**Exercises**:
1. Decide whether each statement agrees with the CIFAKE repository description, answering yes or no and quoting the words that settle it: (a) the CIFAKE dataset pairs 60,000 synthetic images with 60,000 original CIFAR-10 images; (b) the synthetic images were produced with Stable Diffusion v2; (c) the repository has three forks.
2. List every way of modifying images that the CIFAKE repository description offers as an example of data augmentation.

**Exercise text**:
MinaAlmasi / CIFAKE-image-classifiers

Investigating the utility of artificially generated images as an alternative to data augmentation. Self-assigned Assignment 4, Visual Analytics, Cultural Data Science F2023.
1 stars 0 forks source link

CIFAKE: Comparing Classifiers on FAKE vs. REAL Images

Repository link: https://github.com/MinaAlmasi/CIFAKE-image-classifiers

This repository forms the self-assigned assignment 4 by Mina Almasi (202005465) in the subject Visual Analytics, Cultural Data Science, F2023.

The repository aims to investigate the utility of artificially generated images as an alternative to data augmentation when training classifiers to predict real life images. For this purpose, the CIFAKE dataset (Bird & Lofti, 2023) is used.

Data

The CIFAKE dataset contains 60,000 images that are synthetically generated to be equivalent to the CIFAR-10 dataset along with 60,000 original CIFAR-10 images (Krizhevsky, 2009). The synthetically generated images were created using the text-to-image Stable Diffusion v1-4. Examples of these artificial images are shown below.

Figure by Bird & Lofti (2023)

Experimental Pipeline and Motivation

The first step when investigating any cultural project with image analysis is to acquire the data needed to answer our questions. However, in problems such as classification which require an abundance of data, this can become problematic if access to data is limited. This is usually approached by data augmentation which refers to the creation of new, slightly modified versions of existing data (e.g., by rotating, cropping, flipping the images). With the emergence of generative image models, it is relevant to explore the utility of artificially generated images as an alternative to data augmentation.

Therefore, this project concretely aims to assess whether the CIFAKE artificial images can be used to train classifiers that would also perform well on the CIFAR-10 images.

**Source material**:

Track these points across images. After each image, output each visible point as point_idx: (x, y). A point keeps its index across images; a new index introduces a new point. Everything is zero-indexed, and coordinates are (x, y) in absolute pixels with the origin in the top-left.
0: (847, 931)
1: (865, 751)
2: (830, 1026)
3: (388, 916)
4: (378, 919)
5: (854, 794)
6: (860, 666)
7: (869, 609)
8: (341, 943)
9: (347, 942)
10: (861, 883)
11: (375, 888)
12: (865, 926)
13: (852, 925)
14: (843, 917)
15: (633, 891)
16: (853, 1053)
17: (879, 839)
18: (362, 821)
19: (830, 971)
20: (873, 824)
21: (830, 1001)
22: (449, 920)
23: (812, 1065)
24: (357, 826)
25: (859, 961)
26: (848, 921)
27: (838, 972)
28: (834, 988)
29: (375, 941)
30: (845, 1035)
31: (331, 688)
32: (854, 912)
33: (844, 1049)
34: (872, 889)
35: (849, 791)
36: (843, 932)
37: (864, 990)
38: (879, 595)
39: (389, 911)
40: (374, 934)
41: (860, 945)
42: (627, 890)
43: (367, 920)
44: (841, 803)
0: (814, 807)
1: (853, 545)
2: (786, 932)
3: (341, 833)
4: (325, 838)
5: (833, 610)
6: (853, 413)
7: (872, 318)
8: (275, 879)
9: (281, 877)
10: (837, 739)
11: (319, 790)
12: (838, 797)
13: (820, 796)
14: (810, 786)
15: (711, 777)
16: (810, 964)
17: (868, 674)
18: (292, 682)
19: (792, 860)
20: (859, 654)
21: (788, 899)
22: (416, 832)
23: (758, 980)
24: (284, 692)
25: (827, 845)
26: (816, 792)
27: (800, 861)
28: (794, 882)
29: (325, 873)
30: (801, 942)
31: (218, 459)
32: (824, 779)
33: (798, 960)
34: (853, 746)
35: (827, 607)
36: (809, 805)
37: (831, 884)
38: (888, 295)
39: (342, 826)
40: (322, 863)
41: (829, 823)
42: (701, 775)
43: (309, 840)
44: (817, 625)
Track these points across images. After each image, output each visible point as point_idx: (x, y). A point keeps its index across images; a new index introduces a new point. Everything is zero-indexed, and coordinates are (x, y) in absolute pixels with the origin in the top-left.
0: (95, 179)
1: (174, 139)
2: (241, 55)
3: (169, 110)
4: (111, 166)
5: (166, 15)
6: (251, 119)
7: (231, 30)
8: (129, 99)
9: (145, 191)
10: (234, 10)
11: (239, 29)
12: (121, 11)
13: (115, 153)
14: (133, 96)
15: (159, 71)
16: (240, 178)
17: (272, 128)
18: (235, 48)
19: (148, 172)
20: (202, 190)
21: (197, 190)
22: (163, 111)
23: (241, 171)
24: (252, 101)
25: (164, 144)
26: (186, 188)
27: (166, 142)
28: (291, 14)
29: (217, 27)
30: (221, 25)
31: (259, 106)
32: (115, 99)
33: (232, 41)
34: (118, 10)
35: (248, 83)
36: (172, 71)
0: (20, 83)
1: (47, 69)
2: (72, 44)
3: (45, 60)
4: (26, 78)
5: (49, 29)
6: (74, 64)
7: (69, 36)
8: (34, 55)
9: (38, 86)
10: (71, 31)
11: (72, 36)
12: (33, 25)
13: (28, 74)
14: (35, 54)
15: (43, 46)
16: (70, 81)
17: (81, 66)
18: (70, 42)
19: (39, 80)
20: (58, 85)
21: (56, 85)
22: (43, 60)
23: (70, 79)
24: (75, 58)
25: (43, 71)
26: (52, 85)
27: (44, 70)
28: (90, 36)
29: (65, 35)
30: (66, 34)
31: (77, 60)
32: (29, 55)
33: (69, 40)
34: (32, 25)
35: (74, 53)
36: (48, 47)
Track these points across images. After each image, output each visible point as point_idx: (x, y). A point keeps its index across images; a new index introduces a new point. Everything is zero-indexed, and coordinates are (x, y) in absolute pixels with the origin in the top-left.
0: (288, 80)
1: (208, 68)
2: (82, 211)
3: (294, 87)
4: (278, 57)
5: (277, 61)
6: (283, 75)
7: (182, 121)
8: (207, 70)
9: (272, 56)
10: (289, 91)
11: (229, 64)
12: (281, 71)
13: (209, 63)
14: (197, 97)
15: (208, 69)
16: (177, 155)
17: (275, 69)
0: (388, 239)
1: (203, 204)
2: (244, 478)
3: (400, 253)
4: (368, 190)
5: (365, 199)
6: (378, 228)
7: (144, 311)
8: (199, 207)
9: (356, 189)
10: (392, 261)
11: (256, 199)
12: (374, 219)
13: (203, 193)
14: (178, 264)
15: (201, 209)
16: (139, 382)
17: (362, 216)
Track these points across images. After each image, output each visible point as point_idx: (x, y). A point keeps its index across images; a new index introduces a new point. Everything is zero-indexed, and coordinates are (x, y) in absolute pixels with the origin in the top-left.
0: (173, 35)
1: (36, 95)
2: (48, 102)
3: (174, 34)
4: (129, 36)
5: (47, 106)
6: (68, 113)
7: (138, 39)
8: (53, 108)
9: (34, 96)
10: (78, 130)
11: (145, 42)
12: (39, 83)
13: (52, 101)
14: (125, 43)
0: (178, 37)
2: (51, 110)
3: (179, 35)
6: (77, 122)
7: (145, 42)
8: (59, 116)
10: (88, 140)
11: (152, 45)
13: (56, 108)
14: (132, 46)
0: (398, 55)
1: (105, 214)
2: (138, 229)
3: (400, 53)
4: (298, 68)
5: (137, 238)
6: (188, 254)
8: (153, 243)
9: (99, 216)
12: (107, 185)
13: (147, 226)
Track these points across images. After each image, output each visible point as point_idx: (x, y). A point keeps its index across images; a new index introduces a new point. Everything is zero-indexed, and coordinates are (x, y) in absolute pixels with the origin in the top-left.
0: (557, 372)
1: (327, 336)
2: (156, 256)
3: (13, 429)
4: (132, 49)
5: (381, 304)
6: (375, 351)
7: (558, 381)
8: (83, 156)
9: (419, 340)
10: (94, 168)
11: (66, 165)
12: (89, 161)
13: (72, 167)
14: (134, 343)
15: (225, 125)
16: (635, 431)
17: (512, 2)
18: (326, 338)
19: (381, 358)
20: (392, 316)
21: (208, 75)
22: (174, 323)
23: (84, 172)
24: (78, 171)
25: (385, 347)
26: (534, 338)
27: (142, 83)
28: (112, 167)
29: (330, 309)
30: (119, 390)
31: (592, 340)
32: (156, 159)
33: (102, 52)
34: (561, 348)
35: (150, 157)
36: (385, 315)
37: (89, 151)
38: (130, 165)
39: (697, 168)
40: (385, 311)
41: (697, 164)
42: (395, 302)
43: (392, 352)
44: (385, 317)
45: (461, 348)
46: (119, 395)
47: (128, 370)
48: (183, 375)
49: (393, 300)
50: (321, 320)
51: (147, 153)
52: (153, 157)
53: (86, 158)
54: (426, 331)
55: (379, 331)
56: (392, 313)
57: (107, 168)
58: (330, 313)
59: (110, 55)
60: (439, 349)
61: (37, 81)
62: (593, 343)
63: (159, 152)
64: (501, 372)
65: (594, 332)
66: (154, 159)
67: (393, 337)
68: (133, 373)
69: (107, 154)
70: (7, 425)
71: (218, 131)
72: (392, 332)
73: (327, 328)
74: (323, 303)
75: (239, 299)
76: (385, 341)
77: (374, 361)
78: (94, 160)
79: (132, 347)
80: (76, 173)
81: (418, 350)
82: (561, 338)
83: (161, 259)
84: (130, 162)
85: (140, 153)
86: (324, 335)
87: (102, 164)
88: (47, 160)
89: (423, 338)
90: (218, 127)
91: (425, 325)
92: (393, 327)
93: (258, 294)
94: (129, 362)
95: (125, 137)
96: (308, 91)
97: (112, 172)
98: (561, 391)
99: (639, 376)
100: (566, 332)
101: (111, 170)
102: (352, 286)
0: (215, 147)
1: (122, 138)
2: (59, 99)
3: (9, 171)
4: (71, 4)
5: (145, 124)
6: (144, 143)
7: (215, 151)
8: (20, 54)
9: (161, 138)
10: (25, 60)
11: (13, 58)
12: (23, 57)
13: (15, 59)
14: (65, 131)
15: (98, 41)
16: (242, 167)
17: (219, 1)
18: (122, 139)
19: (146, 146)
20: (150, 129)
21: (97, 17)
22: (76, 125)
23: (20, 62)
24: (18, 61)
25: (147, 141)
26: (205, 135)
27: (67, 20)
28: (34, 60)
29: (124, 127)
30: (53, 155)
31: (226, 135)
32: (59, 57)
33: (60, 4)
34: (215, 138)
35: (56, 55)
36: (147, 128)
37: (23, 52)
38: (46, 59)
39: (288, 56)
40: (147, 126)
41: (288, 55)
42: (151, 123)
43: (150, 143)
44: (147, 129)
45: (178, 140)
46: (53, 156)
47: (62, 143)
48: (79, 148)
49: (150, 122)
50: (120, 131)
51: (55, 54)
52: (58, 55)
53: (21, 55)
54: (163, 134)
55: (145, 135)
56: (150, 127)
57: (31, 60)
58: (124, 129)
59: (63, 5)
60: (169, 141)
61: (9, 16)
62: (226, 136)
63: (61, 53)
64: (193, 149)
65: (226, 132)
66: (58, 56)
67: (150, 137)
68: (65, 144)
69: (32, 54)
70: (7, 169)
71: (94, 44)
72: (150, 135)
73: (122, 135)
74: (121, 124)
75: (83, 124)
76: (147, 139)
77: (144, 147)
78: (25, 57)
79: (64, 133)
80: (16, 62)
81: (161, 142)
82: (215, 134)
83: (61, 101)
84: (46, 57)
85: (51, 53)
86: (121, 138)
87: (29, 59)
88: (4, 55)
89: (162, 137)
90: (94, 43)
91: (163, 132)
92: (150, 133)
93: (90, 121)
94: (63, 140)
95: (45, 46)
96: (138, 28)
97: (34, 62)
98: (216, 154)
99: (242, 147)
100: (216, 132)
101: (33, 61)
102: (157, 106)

**Results by task**:
1.
(a) Yes: "The CIFAKE dataset contains 60,000 images that are synthetically generated to be equivalent to the CIFAR-10 dataset along with 60,000 original CIFAR-10 images"
(b) No: "created using the text-to-image Stable Diffusion v1-4"
(c) No: "1 stars 0 forks"

2. rotating, cropping, flipping